Composite pattern composes objects into tree structures to represent part-whole hierarchies. Composite pattern lets clients treat individual objects and compositions of objects uniformly.
Decorator pattern attaches additional responsibilities to an object dynamically. Decorator pattern provides a flexible alternative to subclassing for extending functionality.
Facade pattern provides a unified interface to a set of interfaces in a subsystem.
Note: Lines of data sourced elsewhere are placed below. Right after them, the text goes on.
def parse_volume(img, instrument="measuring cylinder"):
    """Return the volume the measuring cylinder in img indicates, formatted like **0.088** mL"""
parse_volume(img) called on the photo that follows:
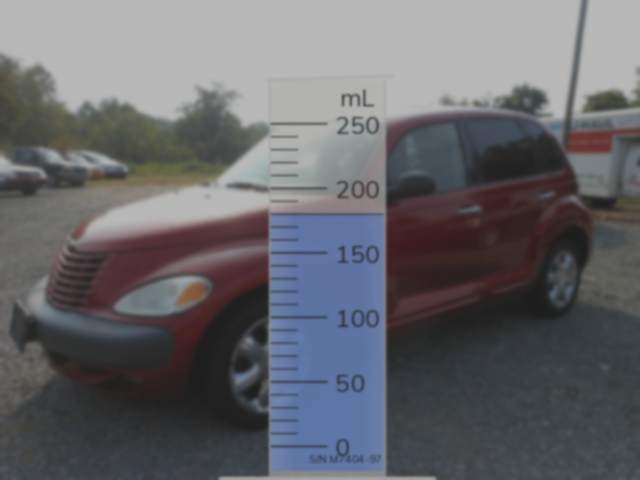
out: **180** mL
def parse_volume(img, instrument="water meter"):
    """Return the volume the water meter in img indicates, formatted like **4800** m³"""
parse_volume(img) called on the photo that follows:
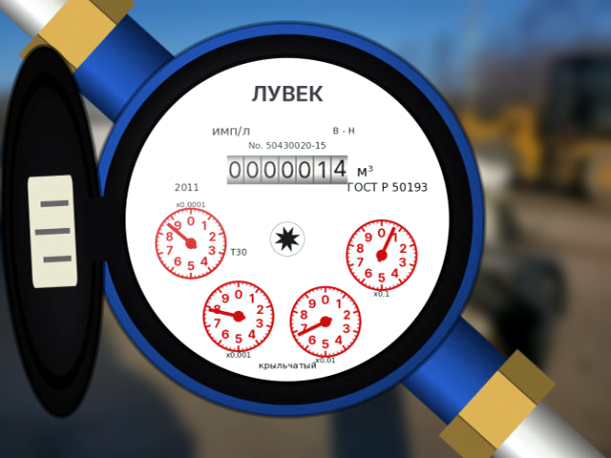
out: **14.0678** m³
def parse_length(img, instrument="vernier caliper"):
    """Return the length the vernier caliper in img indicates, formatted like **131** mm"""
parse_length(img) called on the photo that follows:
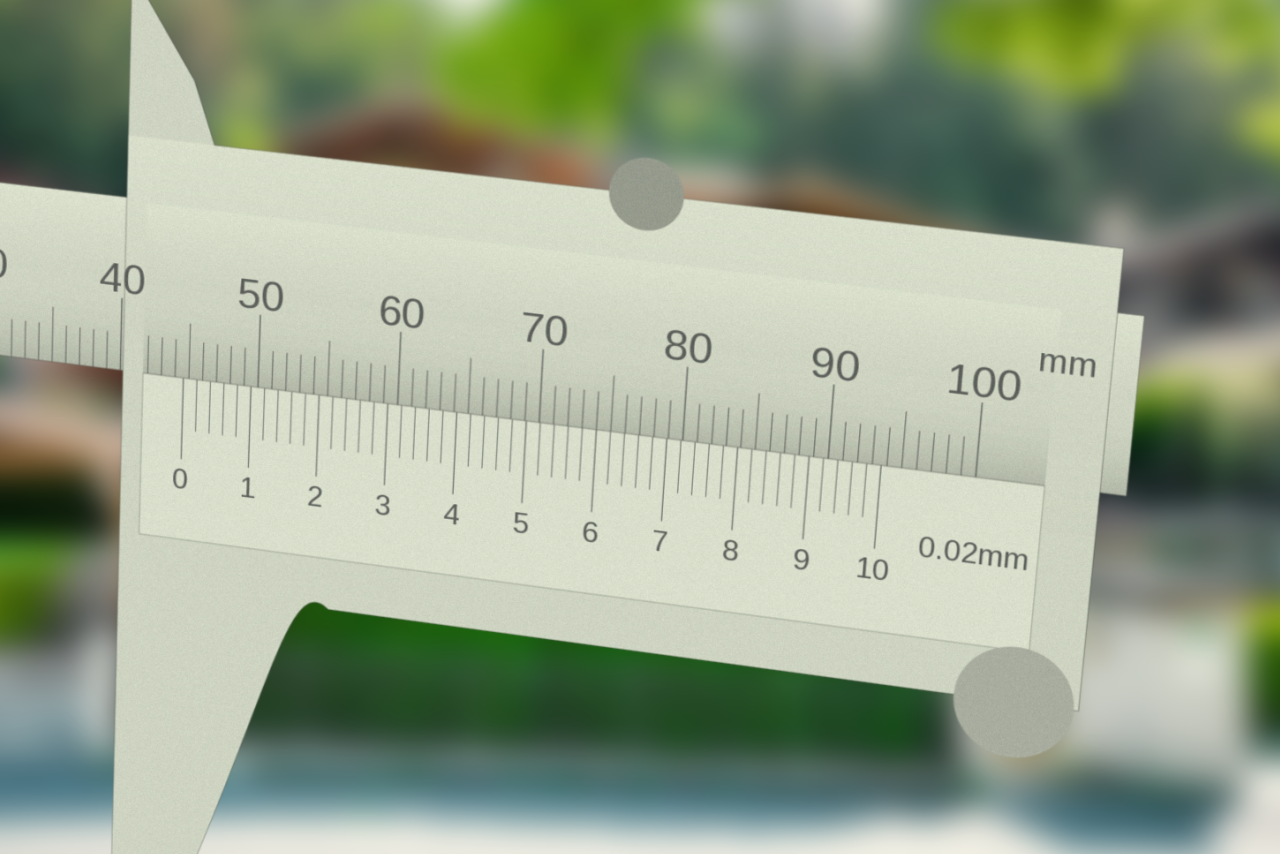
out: **44.6** mm
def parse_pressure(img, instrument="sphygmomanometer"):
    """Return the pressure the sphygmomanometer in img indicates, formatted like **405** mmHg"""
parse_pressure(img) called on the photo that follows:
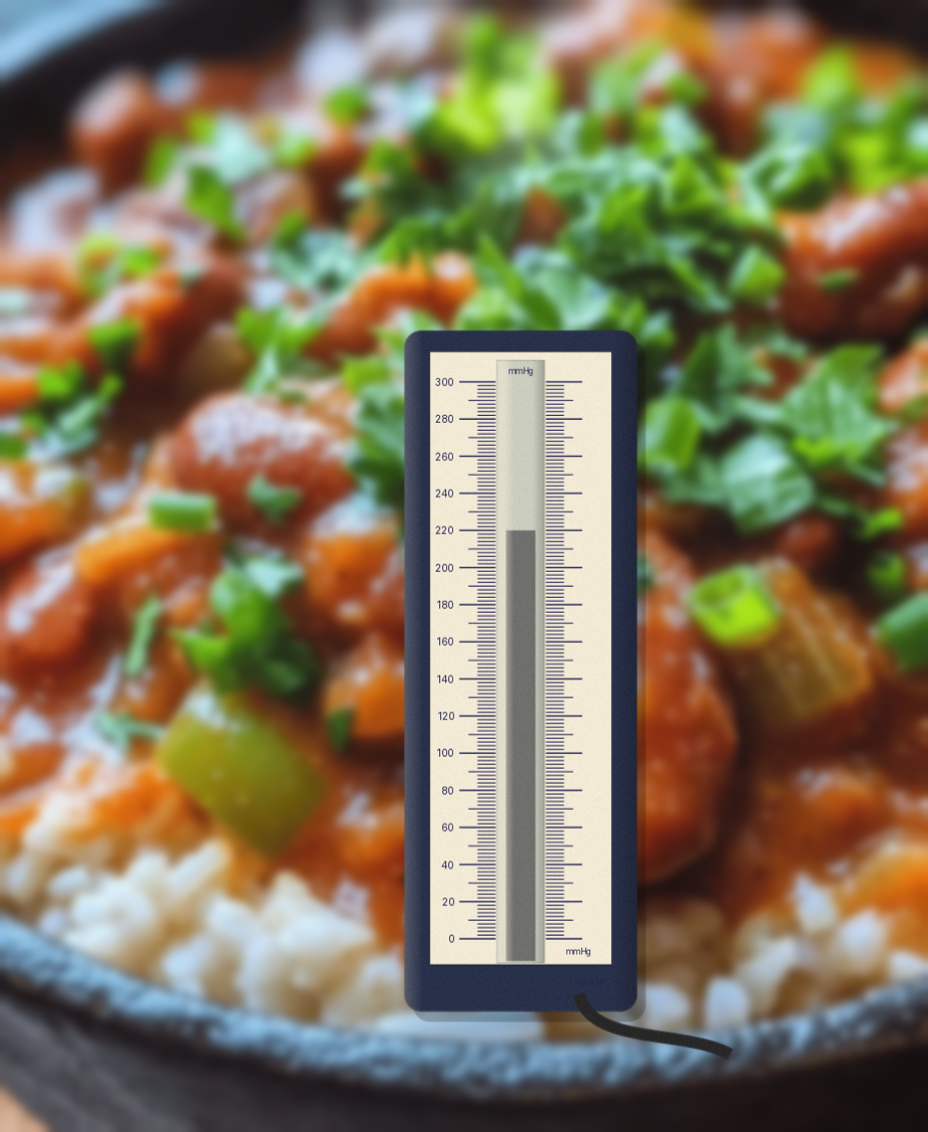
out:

Facade defines a higher-level interface that makes the subsystem easier to use.
Flyweight pattern uses sharing to support large numbers of fine-grained objects efficiently.
Proxy pattern provides a surrogate or placeholder for another object to control access to it.
Behavioral Patterns
Chain of Responsibility pattern avoids coupling the sender of a request to its receiver by giving more than one object a chance to handle the request.
This way, we chain the receiving objects and pass the request along the chain until an object handles it.
Command pattern encapsulates a request as an object, thereby making it possible to parameterize clients with different requests, queue or log requests.
Interpreter pattern given a language, defines a representation for its grammar along with a mechanism to interpret sentences in the language.
Iterator pattern provides a way to access the elements of an aggregate object sequentially without exposing its underlying representation.
Mediator pattern defines an object that encapsulates how a set of objects interact. Mediator pattern promotes loose coupling by keeping objects from referring to each other explicitly to vary their interaction independently.
Memento pattern, without violating encapsulation, captures and externalizes an object’s internal state so that the object can be restored to this state later.
Observer pattern defines a one-to-many dependency between objects so that when one object changes state, all its dependents are notified and updated automatically.
State pattern allows an object to alter its behavior when its internal state changes.
Strategy pattern defines a family of algorithms, encapsulates each one, and makes them interchangeable.
Template Method pattern defines the skeleton of an algorithm in an operation, deferring some steps to subclasses. Template Method pattern lets subclasses redefine certain steps of an algorithm without changing the algorithm’s structure.
Visitor pattern represents an operation to be performed on the elements of an object structure.
Visitor pattern lets you define a new operation without changing the classes of the elements on which it operates.